SEQUOIA Trial Long-Term Data Support Second-Generation BTK Inhibitors in CLL

Catherine Coombs, MD UCI Health | Daniel Ermann, MD University of Utah Health

Key Points

• Long-term follow-up from the SEQUOIA trial validated second-generation Bruton tyrosine kinase (BTK) inhibitors as durable frontline options in chronic lymphocytic leukemia (CLL).

• Noncovalent BTK inhibition, particularly pirtobrutinib, is emerging as a promising strategy that may expand into earlier lines.

• Combination therapy data from the CLL17 study reinforced current practice patterns rather than prompting an immediate treatment shift.

Six-year follow-up data from the SEQUOIA trial presented at the 2025 ASH Annual Meeting supported the long-term efficacy of BTK inhibition in CLL. During a discussion at the conference, Catherine Coombs, MD, of UCI Health, and Daniel Ermann, MD, of University of Utah Health, highlighted how these outcomes continue to refine the role of BTK inhibitors in the disease.

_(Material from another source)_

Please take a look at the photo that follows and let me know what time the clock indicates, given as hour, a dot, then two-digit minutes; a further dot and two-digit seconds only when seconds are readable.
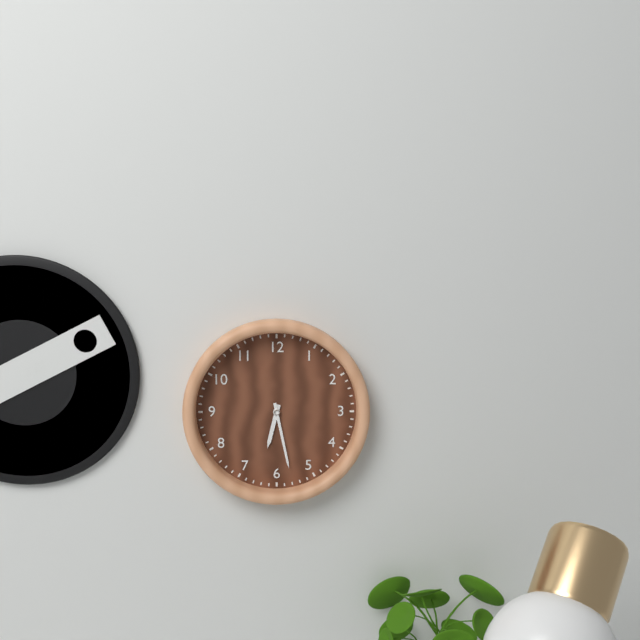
6.28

Although first-generation ibrutinib demonstrated durable efficacy, including progression-free survival of 8.9 years, its safety profile has led many clinicians to move away from routine use.

Attention has increasingly turned to second-generation BTK inhibitors, including zanubrutinib and acalabrutinib, in the frontline setting. In SEQUOIA, zanubrutinib showed durable disease control, with a large proportion of patients remaining progression free. Dr. Coombs also emphasized the advantage of zanubrutinib’s once-daily dosing.

The doctors further discussed growing interest in noncovalent BTK inhibitors, such as pirtobrutinib, and their potential movement into earlier lines of therapy based on data from the BRUIN-CLL-314 study. Results from CLL17, which examined fixed-duration combination therapy compared with continuous treatment for CLL, were not practice-changing but reinforced existing approaches and offered insight into how the field may evolve, Dr. Coombs said.